* _What you need to do_
From the records below, transcribe only the lines running from the one with "focal_35mm: 74" through the one with "focal_35mm: 64". Keep both of those end lines.

**** Input records

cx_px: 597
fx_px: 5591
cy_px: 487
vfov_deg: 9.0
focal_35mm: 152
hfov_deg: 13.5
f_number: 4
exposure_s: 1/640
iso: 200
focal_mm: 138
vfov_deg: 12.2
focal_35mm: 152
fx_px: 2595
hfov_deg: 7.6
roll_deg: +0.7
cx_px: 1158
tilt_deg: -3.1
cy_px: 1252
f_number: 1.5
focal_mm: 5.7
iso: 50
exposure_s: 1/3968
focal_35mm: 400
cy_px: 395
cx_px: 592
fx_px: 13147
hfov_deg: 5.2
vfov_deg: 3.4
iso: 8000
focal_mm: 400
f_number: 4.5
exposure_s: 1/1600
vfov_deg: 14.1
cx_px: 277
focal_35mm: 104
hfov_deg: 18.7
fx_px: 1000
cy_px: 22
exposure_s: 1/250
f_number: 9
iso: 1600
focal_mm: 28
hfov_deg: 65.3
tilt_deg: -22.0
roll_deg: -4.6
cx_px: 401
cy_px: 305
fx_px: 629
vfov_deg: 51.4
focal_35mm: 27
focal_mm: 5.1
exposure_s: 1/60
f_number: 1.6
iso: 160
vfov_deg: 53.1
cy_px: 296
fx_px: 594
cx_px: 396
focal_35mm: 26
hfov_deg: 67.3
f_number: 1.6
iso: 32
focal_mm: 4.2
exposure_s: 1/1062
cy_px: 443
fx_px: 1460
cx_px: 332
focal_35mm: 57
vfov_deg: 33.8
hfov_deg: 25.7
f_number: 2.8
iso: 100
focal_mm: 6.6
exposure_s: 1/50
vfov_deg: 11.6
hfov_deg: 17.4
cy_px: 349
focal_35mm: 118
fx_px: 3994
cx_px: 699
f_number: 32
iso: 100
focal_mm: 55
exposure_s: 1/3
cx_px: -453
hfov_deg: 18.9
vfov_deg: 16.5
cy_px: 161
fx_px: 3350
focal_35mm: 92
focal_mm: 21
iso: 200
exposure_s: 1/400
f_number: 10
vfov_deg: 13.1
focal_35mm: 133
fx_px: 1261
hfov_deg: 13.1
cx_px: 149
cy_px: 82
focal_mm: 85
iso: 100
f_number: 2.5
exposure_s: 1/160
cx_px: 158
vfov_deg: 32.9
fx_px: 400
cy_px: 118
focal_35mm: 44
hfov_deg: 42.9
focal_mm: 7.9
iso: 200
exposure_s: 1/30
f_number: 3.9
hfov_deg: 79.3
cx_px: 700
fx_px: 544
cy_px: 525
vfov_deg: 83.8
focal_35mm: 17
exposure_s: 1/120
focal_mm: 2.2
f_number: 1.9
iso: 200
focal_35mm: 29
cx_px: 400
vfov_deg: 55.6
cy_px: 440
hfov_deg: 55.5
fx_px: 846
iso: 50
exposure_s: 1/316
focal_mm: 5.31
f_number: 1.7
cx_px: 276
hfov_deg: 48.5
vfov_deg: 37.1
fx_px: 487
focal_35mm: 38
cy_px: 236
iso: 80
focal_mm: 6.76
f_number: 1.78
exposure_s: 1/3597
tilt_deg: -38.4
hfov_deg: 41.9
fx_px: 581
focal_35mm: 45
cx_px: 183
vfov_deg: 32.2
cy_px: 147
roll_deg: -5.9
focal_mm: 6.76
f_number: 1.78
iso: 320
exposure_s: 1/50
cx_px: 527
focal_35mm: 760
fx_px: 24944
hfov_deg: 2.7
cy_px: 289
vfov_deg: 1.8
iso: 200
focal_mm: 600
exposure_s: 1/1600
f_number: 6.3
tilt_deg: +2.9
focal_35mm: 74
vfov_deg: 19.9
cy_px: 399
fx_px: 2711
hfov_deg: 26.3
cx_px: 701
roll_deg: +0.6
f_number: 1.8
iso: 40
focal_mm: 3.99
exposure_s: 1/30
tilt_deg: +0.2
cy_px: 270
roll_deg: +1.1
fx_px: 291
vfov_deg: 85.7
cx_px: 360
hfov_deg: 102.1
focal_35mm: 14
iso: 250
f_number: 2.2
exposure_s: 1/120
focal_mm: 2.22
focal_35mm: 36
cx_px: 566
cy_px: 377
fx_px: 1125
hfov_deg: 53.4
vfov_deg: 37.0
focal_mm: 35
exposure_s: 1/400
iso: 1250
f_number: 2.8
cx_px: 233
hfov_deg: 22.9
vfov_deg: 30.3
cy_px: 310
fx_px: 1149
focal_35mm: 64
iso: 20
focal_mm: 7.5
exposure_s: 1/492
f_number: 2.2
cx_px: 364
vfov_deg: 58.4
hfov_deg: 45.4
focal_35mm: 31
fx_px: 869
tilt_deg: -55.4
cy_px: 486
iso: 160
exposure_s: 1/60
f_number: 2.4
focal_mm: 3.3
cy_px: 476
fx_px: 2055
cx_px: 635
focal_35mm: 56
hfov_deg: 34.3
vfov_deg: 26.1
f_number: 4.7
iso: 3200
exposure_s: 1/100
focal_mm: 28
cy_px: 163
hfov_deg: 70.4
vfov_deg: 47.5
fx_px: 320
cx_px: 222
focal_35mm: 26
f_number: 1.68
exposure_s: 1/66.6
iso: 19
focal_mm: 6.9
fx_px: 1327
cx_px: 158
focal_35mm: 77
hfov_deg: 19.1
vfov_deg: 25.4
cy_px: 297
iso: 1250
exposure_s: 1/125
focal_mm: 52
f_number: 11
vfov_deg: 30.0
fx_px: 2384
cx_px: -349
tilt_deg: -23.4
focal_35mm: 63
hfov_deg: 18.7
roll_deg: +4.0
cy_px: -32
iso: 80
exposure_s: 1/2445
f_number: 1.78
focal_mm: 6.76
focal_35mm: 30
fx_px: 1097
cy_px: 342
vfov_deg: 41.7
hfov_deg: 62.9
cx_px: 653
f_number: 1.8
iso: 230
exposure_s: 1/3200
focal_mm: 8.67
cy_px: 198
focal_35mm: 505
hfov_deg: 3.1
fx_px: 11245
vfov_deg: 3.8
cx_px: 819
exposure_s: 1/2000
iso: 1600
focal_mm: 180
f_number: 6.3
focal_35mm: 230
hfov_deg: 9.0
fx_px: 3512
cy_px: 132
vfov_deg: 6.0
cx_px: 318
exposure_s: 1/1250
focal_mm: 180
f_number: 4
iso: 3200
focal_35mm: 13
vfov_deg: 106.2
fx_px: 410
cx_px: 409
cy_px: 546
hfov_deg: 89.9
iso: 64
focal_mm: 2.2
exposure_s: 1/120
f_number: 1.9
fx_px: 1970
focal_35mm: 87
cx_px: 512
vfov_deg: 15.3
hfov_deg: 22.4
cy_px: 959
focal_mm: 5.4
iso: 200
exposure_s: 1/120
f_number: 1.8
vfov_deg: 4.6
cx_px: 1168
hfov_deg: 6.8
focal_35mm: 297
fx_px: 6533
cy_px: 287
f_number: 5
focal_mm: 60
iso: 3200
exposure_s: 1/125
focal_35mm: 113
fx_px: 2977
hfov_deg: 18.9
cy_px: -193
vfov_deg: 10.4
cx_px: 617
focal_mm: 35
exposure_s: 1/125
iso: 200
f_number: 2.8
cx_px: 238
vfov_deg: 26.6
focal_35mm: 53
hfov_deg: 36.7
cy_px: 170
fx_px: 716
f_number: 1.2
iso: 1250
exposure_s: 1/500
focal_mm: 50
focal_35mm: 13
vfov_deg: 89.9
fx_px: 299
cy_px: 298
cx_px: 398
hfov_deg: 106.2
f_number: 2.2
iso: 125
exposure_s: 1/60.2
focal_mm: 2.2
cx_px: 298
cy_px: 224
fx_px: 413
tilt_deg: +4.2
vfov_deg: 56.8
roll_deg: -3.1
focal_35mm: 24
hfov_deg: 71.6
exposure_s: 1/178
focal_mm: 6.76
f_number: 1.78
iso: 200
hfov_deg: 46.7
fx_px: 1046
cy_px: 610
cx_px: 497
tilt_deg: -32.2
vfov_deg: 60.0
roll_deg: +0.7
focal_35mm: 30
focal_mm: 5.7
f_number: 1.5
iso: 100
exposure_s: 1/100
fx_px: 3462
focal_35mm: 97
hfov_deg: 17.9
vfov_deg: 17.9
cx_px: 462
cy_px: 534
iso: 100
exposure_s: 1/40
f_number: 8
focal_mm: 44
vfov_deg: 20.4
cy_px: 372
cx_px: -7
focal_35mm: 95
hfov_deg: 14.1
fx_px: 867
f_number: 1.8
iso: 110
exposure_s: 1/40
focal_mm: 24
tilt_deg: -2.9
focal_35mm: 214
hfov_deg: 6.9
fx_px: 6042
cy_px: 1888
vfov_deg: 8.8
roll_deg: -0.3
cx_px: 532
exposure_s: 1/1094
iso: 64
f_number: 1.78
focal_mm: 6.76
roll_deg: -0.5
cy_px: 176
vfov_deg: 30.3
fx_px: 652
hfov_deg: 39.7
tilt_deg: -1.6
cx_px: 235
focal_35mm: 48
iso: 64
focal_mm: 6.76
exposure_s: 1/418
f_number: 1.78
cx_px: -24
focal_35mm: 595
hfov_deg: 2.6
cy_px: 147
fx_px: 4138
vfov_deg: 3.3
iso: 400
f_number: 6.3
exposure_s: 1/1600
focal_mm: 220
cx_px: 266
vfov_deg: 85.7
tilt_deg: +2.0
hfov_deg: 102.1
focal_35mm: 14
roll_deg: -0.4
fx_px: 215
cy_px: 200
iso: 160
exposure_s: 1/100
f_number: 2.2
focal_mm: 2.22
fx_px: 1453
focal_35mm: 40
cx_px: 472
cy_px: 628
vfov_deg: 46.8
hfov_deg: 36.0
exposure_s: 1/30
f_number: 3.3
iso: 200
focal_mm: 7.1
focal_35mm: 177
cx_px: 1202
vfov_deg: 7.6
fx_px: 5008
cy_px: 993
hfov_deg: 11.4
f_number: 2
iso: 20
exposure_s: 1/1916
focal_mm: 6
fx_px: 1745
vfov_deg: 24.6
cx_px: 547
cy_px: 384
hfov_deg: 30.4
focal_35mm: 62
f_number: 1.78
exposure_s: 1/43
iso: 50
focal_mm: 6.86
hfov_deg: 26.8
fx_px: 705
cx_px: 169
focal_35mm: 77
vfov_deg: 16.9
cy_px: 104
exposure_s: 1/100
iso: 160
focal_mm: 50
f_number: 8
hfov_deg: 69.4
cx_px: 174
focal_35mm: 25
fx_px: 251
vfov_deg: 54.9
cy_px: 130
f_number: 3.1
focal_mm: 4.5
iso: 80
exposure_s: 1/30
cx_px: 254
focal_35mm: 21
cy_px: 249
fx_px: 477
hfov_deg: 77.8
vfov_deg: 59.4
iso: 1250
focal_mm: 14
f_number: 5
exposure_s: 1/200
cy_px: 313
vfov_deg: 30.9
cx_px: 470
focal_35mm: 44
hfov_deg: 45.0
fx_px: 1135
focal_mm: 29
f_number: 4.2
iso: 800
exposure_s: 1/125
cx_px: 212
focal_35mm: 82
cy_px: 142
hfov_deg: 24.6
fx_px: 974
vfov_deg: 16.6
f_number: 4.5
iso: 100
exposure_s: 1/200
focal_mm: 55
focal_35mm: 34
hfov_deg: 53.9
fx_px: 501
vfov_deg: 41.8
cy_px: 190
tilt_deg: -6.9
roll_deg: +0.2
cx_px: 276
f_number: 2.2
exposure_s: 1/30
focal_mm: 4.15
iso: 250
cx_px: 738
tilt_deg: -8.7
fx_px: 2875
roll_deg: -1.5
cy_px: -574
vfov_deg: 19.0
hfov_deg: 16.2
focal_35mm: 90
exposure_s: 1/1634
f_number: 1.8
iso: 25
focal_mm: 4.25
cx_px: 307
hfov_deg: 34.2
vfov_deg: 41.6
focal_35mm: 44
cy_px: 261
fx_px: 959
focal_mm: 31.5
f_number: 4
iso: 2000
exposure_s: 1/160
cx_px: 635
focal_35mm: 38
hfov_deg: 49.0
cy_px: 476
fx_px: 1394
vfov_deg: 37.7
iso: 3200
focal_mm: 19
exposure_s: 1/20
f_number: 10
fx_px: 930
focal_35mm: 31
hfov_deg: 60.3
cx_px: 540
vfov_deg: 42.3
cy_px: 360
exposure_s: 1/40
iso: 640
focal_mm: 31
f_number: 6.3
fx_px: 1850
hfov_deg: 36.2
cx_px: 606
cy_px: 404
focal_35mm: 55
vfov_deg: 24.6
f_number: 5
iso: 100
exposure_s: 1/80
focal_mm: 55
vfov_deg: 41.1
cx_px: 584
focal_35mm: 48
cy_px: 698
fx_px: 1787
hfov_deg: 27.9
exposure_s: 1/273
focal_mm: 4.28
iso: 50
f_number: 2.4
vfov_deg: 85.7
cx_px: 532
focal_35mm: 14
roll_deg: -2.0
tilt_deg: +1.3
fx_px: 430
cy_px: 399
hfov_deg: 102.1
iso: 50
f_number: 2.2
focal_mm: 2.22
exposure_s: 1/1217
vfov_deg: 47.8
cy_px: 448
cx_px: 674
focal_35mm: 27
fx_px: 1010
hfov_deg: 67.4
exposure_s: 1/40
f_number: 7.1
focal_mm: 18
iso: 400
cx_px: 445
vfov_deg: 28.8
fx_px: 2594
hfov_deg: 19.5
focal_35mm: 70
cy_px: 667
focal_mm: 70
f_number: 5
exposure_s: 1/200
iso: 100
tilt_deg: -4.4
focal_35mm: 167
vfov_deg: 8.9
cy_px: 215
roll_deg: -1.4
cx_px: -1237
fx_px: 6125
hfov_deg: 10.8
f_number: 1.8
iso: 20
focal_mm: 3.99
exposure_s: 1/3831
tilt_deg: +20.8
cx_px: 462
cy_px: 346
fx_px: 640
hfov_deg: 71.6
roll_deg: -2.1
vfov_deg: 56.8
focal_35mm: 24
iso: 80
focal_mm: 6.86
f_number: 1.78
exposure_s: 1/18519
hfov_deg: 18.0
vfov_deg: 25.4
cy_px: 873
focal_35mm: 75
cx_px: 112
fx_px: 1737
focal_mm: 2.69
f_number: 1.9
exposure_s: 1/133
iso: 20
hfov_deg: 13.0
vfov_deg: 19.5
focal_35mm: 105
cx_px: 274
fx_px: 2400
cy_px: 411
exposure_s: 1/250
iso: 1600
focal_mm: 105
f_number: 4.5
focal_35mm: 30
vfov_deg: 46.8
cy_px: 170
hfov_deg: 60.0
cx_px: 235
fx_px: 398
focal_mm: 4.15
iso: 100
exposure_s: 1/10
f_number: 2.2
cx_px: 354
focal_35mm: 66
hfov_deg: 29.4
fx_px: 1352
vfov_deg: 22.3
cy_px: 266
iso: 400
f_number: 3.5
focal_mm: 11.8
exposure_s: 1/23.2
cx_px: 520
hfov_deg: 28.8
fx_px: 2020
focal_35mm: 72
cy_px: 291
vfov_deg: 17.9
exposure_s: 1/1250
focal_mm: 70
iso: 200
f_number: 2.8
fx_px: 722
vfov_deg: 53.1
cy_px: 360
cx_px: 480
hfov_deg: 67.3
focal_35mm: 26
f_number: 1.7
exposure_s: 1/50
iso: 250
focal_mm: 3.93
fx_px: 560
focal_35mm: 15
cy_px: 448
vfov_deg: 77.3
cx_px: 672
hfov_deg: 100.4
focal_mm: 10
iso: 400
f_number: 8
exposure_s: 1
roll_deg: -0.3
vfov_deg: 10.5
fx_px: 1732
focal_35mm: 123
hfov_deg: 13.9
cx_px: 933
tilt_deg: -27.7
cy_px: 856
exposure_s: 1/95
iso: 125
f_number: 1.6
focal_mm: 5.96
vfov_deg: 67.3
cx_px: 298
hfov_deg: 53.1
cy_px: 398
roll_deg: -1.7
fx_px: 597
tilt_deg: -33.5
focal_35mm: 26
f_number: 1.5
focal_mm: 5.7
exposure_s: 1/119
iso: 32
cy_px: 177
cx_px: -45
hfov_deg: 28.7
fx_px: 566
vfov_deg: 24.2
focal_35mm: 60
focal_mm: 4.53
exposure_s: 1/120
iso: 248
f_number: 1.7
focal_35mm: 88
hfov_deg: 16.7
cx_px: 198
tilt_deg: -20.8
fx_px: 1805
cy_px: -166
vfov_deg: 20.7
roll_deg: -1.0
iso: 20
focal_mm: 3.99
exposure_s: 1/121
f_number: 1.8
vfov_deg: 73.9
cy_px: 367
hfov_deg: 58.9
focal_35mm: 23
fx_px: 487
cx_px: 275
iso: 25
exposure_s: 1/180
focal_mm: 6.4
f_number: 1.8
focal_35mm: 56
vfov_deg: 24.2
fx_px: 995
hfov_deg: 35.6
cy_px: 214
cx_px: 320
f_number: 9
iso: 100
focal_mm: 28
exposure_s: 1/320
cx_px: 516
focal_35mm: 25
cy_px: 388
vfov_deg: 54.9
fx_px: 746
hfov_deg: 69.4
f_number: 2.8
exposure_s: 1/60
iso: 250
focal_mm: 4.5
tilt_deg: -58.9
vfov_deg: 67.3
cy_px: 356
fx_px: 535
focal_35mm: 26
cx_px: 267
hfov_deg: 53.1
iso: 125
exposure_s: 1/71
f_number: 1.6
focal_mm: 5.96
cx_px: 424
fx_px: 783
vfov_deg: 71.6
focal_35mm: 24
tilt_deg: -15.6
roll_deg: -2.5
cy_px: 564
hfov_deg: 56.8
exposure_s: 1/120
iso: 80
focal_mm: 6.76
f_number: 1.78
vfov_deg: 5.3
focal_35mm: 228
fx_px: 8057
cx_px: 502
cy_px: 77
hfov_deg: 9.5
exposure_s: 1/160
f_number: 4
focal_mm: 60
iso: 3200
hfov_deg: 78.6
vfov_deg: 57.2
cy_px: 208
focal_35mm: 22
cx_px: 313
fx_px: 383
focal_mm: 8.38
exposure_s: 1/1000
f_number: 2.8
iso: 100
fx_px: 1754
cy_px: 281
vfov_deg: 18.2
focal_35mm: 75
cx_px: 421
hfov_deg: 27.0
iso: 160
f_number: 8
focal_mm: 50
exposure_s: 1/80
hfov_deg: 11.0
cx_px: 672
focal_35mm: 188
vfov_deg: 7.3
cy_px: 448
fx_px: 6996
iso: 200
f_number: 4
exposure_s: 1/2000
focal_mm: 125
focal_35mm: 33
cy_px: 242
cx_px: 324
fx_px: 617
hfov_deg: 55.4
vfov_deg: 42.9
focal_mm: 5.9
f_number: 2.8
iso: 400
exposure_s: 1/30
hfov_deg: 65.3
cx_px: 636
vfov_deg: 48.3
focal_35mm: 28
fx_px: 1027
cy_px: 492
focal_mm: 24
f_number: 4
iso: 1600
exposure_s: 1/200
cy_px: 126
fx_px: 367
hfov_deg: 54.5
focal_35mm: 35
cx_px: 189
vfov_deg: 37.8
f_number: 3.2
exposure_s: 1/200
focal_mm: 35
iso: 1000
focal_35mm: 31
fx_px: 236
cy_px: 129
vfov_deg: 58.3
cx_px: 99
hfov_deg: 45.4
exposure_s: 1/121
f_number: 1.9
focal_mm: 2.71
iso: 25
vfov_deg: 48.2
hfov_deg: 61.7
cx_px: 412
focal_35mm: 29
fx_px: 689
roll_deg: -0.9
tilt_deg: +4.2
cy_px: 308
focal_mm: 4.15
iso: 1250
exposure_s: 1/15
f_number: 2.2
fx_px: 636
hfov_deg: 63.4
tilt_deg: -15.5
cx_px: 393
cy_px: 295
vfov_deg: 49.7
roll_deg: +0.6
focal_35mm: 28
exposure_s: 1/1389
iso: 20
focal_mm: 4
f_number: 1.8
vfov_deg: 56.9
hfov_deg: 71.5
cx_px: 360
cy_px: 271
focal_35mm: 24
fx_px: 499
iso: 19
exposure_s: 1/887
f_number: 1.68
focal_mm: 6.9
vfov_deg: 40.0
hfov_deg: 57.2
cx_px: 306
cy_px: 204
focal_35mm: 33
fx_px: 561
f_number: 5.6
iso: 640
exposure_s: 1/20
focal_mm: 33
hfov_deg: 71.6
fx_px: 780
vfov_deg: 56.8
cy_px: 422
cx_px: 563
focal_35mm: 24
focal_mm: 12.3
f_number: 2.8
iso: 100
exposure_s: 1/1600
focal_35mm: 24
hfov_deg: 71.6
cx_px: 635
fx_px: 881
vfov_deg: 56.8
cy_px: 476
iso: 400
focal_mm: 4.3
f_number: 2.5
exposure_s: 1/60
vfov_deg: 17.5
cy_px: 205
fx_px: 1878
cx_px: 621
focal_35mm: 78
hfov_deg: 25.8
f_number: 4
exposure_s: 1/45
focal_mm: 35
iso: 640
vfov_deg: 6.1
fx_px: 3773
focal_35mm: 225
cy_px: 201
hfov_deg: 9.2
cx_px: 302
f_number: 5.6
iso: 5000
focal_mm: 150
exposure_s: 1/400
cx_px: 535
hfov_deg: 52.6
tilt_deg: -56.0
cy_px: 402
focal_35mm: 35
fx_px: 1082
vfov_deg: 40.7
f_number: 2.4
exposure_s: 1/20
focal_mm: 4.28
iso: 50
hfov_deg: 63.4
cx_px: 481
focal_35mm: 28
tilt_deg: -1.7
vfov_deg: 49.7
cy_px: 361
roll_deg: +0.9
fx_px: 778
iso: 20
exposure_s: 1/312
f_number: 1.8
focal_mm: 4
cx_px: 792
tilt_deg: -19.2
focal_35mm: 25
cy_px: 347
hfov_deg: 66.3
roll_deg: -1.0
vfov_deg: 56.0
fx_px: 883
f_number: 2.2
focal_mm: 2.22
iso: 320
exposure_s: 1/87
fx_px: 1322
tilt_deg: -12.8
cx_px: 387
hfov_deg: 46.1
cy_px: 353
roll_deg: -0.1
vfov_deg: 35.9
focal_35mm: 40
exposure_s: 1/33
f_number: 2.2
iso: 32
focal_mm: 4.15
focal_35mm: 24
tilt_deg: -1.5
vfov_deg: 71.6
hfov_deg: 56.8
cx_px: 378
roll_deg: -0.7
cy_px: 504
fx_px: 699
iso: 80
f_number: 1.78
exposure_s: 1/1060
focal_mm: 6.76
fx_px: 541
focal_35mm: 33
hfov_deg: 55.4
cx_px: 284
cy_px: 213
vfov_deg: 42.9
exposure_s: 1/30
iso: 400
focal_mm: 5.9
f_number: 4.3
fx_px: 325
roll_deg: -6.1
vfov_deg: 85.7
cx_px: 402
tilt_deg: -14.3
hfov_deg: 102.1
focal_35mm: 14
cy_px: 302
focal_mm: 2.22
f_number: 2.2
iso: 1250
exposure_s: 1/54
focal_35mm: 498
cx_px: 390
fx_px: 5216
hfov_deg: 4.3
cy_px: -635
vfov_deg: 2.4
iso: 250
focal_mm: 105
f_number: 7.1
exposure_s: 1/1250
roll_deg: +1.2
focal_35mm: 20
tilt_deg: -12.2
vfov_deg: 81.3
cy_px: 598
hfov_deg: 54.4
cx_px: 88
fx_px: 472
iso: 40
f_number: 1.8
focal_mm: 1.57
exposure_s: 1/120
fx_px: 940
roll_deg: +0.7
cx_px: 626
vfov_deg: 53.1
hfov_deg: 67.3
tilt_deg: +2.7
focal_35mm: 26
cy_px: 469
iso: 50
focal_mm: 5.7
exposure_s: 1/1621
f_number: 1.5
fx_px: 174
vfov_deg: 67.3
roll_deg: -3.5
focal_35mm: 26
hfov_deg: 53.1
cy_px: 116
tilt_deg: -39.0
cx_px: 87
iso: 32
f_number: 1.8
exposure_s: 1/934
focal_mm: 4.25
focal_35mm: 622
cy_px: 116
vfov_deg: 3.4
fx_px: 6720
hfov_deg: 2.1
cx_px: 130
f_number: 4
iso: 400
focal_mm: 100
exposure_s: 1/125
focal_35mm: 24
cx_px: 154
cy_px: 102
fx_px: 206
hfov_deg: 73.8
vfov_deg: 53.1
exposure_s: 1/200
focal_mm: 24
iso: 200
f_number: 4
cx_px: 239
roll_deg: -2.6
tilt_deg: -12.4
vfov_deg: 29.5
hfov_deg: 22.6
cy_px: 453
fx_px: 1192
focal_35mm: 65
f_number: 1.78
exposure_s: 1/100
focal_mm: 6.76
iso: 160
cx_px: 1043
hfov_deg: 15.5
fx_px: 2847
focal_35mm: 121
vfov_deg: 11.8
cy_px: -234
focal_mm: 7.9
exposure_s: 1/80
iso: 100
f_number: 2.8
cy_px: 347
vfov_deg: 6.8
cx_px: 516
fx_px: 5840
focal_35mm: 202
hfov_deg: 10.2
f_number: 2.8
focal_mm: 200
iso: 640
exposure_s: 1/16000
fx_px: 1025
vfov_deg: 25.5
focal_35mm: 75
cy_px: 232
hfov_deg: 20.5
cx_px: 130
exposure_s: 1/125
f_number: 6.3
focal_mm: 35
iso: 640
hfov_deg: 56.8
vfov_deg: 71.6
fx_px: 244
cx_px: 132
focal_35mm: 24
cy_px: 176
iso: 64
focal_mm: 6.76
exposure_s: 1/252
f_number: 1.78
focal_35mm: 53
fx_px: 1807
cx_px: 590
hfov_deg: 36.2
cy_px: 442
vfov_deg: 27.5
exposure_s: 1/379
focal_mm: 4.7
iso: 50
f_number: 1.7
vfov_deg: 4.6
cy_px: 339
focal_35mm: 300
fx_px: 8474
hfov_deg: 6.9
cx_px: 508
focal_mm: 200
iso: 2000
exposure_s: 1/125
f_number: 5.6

********

* _The answer_
focal_35mm: 74
vfov_deg: 19.9
cy_px: 399
fx_px: 2711
hfov_deg: 26.3
cx_px: 701
roll_deg: +0.6
f_number: 1.8
iso: 40
focal_mm: 3.99
exposure_s: 1/30
tilt_deg: +0.2
cy_px: 270
roll_deg: +1.1
fx_px: 291
vfov_deg: 85.7
cx_px: 360
hfov_deg: 102.1
focal_35mm: 14
iso: 250
f_number: 2.2
exposure_s: 1/120
focal_mm: 2.22
focal_35mm: 36
cx_px: 566
cy_px: 377
fx_px: 1125
hfov_deg: 53.4
vfov_deg: 37.0
focal_mm: 35
exposure_s: 1/400
iso: 1250
f_number: 2.8
cx_px: 233
hfov_deg: 22.9
vfov_deg: 30.3
cy_px: 310
fx_px: 1149
focal_35mm: 64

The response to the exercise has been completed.